**Directive A**
In the passage on loading CSV files into R, what is the name of the new column added to show which file each row came from?

**Source passage**

=== Section Start ===

In the test dataset from the previous post we have a single folder of 80 csv files. 4 experiments, 2 conditions, 10 files from each. And each file has 20 rows of data. See below for other scenarios.

The goal is to load of the data into R and assemble into a single data frame. There are many ways to do this, I’ll show three of the most popular.

• base R
• tidyverse
• data.table

# Demonstrate three ways to load all CSV files in Data:
# 1) base R
# 2) tidyverse (readr + dplyr + purrr)
# 3) data.table

data_dir <- "Data"
csv_files <- list.files(data_dir, pattern = "\\.csv$", full.names = TRUE)

# --- 1) base R ---------------------------------------------------------------
base_list <- lapply(csv_files, function(path) {
	df <- read.csv(path)
	df$source_file <- basename(path)
	df
})

base_all <- do.call(rbind, base_list)

# --- 2) tidyverse ------------------------------------------------------------
if (!requireNamespace("readr", quietly = TRUE) ||
		!requireNamespace("dplyr", quietly = TRUE) ||
		!requireNamespace("purrr", quietly = TRUE)) {
	stop("Please install tidyverse components: readr, dplyr, purrr")
}

tidy_all <- purrr::map_dfr(
	csv_files,
	~ readr::read_csv(.x, show_col_types = FALSE) |>
		dplyr::mutate(source_file = basename(.x))
)

# --- 3) data.table -----------------------------------------------------------
if (!requireNamespace("data.table", quietly = TRUE)) {
	stop("Please install data.table")
}

dt_list <- lapply(csv_files, function(path) {
	dt <- data.table::fread(path)
	dt[, source_file := basename(path)]
	dt
})

dt_all <- data.table::rbindlist(dt_list, use.names = TRUE, fill = TRUE)

# Quick checks
cat("Files loaded:", length(csv_files), "\n")
cat("Rows (base):", nrow(base_all), "\n")
cat("Rows (tidyverse):", nrow(tidy_all), "\n")
cat("Rows (data.table):", nrow(dt_all), "\n")

In each case we list the files and then use this list to load each item and assemble into a single large data frame.

We need to know which rows of the large data frame came from which file. This is essential if there is no identifier within the data. So in each case, after loading, we add the name of the file as a new column called source_file. Then we assemble these modified data frames into a single large data frame.

Here is the output from the last part of the code:

> # Quick checks
> cat("Files loaded:", length(csv_files), "\n")
Files loaded: 80 
> cat("Rows (base):", nrow(base_all), "\n")
Rows (base): 1600 
> cat("Rows (tidyverse):", nrow(tidy_all), "\n")
Rows (tidyverse): 1600 
> cat("Rows (data.table):", nrow(dt_all), "\n")
Rows (data.table): 1600 
> 

The result is identical with all three approaches.

=== Section End ===

**Transcribed page text**
=== Section Start ===

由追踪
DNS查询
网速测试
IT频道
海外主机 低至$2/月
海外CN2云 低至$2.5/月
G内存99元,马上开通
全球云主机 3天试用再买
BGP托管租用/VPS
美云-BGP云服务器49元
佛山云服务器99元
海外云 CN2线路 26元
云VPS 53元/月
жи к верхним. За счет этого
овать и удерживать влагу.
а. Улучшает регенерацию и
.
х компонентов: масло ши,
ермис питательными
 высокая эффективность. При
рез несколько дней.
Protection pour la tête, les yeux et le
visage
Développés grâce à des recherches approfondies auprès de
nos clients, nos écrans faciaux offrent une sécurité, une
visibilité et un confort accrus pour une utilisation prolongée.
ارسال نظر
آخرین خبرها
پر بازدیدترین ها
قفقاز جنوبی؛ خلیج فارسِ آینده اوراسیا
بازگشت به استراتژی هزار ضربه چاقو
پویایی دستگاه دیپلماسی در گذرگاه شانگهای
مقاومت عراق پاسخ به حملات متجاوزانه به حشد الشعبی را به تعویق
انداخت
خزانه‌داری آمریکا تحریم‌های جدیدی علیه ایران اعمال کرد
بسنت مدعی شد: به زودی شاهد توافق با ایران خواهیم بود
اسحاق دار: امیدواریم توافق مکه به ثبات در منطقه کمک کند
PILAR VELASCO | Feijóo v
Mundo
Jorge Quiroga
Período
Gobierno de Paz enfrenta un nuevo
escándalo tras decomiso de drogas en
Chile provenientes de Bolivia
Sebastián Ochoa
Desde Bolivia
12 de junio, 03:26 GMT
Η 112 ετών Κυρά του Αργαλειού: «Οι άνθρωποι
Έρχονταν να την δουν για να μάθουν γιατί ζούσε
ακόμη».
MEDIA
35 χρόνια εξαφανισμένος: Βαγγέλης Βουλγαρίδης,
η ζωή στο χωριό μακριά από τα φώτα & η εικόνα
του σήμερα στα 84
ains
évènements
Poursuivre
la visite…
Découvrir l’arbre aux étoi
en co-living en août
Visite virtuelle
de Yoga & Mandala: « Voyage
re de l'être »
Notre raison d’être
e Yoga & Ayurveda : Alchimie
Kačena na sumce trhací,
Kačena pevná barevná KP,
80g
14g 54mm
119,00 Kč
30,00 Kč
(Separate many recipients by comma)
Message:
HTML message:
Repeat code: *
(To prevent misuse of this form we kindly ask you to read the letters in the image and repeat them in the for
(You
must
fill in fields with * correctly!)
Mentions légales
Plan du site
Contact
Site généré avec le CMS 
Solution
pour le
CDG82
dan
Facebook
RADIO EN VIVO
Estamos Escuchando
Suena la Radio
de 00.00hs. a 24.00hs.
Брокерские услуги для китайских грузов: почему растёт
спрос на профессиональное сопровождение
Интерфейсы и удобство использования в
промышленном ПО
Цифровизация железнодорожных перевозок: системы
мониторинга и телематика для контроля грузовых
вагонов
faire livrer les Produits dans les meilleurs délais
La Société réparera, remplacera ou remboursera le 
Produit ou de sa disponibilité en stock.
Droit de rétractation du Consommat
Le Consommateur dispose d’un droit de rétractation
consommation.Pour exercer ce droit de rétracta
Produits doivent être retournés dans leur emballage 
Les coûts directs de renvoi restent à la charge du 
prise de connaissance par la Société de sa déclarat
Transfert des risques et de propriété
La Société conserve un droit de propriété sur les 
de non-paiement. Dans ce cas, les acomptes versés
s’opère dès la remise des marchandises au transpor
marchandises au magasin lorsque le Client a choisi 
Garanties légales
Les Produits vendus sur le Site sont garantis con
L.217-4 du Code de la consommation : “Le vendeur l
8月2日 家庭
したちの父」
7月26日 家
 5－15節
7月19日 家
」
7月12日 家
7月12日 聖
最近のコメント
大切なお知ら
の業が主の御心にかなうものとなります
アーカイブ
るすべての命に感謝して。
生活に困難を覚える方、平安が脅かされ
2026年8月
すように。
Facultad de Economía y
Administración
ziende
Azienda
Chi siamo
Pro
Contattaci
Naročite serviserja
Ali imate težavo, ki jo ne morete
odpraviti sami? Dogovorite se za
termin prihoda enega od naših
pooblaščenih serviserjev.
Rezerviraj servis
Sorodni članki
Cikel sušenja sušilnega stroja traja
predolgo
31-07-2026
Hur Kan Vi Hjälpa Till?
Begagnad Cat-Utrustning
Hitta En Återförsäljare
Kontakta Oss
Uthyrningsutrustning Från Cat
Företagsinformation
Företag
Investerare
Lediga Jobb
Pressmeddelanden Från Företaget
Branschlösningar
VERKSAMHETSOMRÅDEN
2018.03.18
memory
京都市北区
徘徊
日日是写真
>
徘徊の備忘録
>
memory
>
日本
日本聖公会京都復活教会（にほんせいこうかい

=== Section End ===

**Directive B**
Change "海外" to "境外" in the rows starting at the first row and ending at the line that contains "рез несколько дней.", and give only those lines again with nothing else altered.

**Task answer A**
source_file

**Task answer B**
由追踪
DNS查询
网速测试
IT频道
境外主机 低至$2/月
境外CN2云 低至$2.5/月
G内存99元,马上开通
全球云主机 3天试用再买
BGP托管租用/VPS
美云-BGP云服务器49元
佛山云服务器99元
境外云 CN2线路 26元
云VPS 53元/月
жи к верхним. За счет этого
овать и удерживать влагу.
а. Улучшает регенерацию и
.
х компонентов: масло ши,
ермис питательными
 высокая эффективность. При
рез несколько дней.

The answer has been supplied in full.